** Collection entries **
※

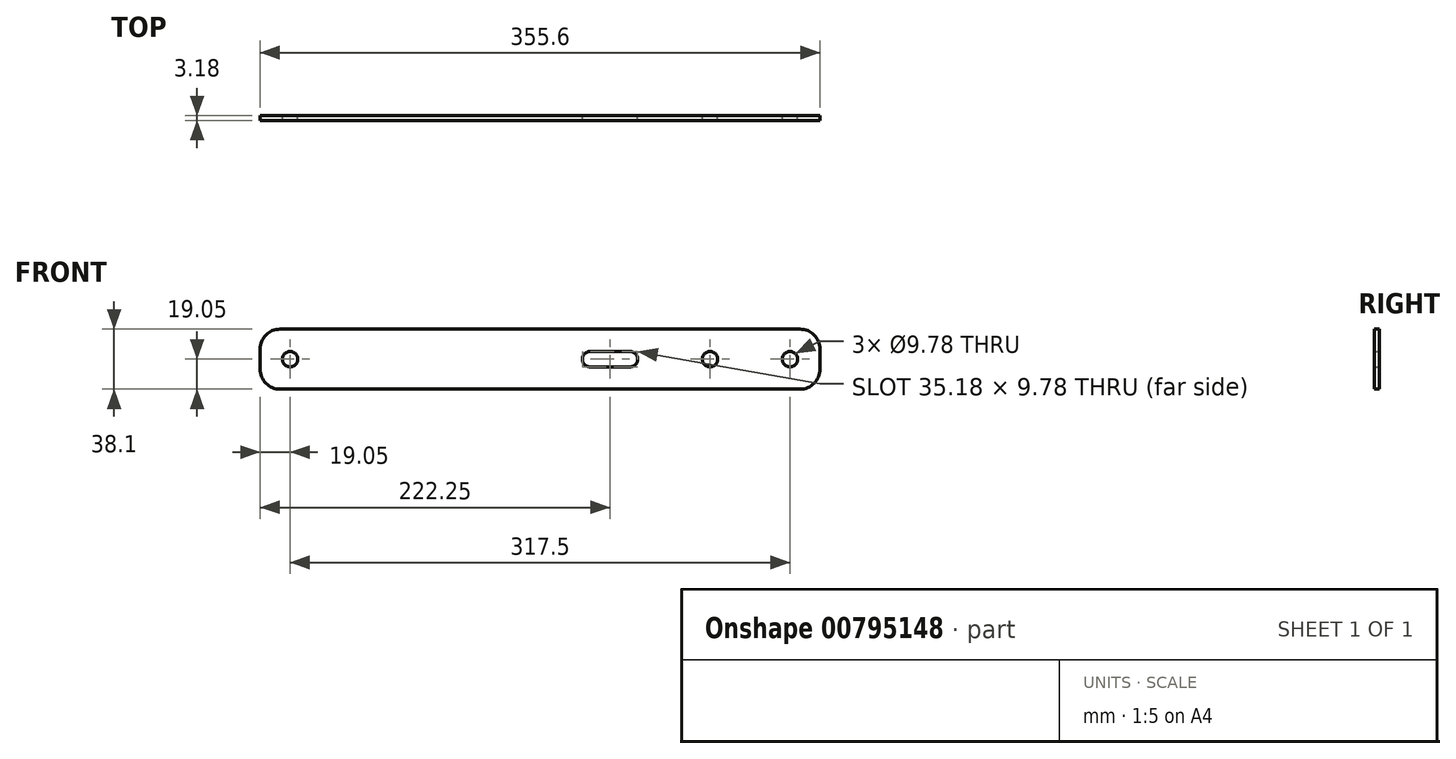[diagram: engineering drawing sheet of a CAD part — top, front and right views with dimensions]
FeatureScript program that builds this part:
annotation { "Feature Type Name" : "Feature", "Feature Type Description" : "" }
export const myFeature = defineFeature(function(context is Context, id is Id, definition is map)
    precondition{}
    {
        {
            var Q0;
            Q0=qCreatedBy(makeId("Front.planeOp"),FACE);
            var sketch = newSketch(context, id + "F0", { "sketchPlane" : qUnion([Q0])});
            skLineSegment(sketch, "E0.bottom", {"start": v(165.1, -19.05) * mm, "end": v(-165.1, -19.05) * mm});
            skLineSegment(sketch, "E0.top", {"start": v(165.1, 19.05) * mm, "end": v(-165.1, 19.05) * mm});
            skLineSegment(sketch, "E0.left", {"start": v(177.8, -6.35) * mm, "end": v(177.8, 6.35) * mm});
            skLineSegment(sketch, "E0.right", {"start": v(-177.8, -6.35) * mm, "end": v(-177.8, 6.35) * mm});
            skPoint(sketch, "E0.middle", {"position": v(0, 0) * mm});
            skLineSegment(sketch, "E1", {"start": v(158.75, 4.89) * mm, "end": v(158.75, 4.89) * mm});
            skCircle(sketch, "E2", {"center": v(-158.75, 0) * mm, "radius": 4.89 * mm});
            skPoint(sketch, "E2.centerSnap0", {"position": v(-177.8, 0) * mm});
            skPoint(sketch, "E3.visualSharp", {"position": v(-177.8, -19.05) * mm});
            skArc(sketch, "E3.filletArc", {"start": v(-177.8, -6.35) * mm, "mid": v(-174.08, -15.33) * mm, "end": v(-165.1, -19.05) * mm});
            skPoint(sketch, "E4.visualSharp", {"position": v(-177.8, 19.05) * mm});
            skArc(sketch, "E4.filletArc", {"start": v(-165.1, 19.05) * mm, "mid": v(-174.08, 15.33) * mm, "end": v(-177.8, 6.35) * mm});
            skPoint(sketch, "E5.visualSharp", {"position": v(177.8, -19.05) * mm});
            skArc(sketch, "E5.filletArc", {"start": v(165.1, -19.05) * mm, "mid": v(174.08, -15.33) * mm, "end": v(177.8, -6.35) * mm});
            skPoint(sketch, "E6.visualSharp", {"position": v(177.8, 19.05) * mm});
            skArc(sketch, "E6.filletArc", {"start": v(177.8, 6.35) * mm, "mid": v(174.08, 15.33) * mm, "end": v(165.1, 19.05) * mm});
            skPoint(sketch, "E7.center.orphan", {"position": v(35.83, 0) * mm});
            skPoint(sketch, "E8.start.orphan", {"position": v(35.83, -4.89) * mm});
            skPoint(sketch, "E9.center.orphan", {"position": v(17.46, 0) * mm});
            skPoint(sketch, "E9.end.orphan", {"position": v(17.46, -4.89) * mm});
            skPoint(sketch, "E10.start.orphan", {"position": v(17.46, 4.89) * mm});
            skLineSegment(sketch, "E11", {"start": v(57.15, 0) * mm, "end": v(31.75, 0) * mm});
            skPoint(sketch, "E11.startSnap0", {"position": v(71.31, 0) * mm});
            skArc(sketch, "E12.0.startCap", {"start": v(57.15, 4.89) * mm, "mid": v(62.04, 0) * mm, "end": v(57.15, -4.89) * mm});
            skArc(sketch, "E12.0.endCap", {"start": v(31.75, -4.89) * mm, "mid": v(26.86, 0) * mm, "end": v(31.75, 4.89) * mm});
            skLineSegment(sketch, "E12.0.left", {"start": v(57.15, -4.89) * mm, "end": v(31.75, -4.89) * mm});
            skLineSegment(sketch, "E12.0.right", {"start": v(57.15, 4.89) * mm, "end": v(31.75, 4.89) * mm});
            skPoint(sketch, "E13.orphan", {"position": v(107.95, -4.89) * mm});
            skPoint(sketch, "E14.center.orphan", {"position": v(107.95, 0) * mm});
            skPoint(sketch, "E15.center.orphan", {"position": v(158.75, 0) * mm});
            skPoint(sketch, "E15.start.orphan", {"position": v(158.75, -4.89) * mm});
            skCircle(sketch, "E16", {"center": v(107.95, 0) * mm, "radius": 4.89 * mm});
            skCircle(sketch, "E17", {"center": v(158.75, 0) * mm, "radius": 4.89 * mm});
            skSolve(sketch);
        }
        {
            var Q0;
            Q0=makeQuery(id+"F0.imprint","IMPRINT",FACE,{"disambiguationData":[TD([[makeQuery(id+"F0.imprint","IMPRINT",EDGE,{"derivedFrom":sQuery(id+"F0.wireOp",EDGE,"E0.bottom")}),-1.0]])]});
            extrude(context, id + "F1", {"entities" : qUnion([Q0]), "depth" : 3.17 * mm, "offsetDistance" : 25.4 * mm});
        }
    });
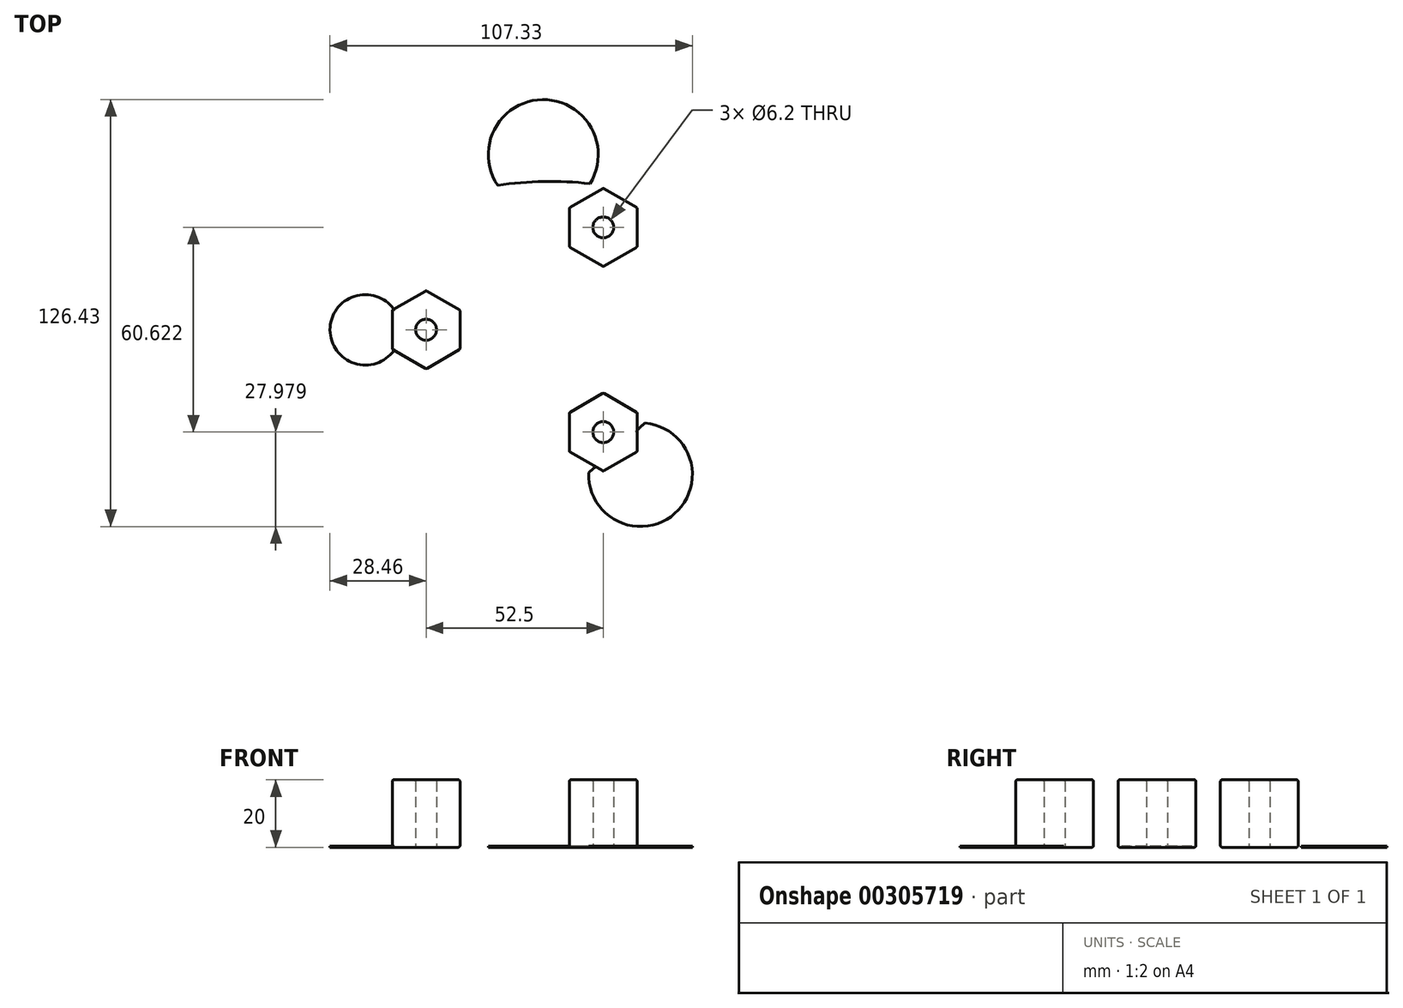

※

Report how many lines in the items contain the string "skCircle", matching case exactly. Give only the number.

** Written response **
3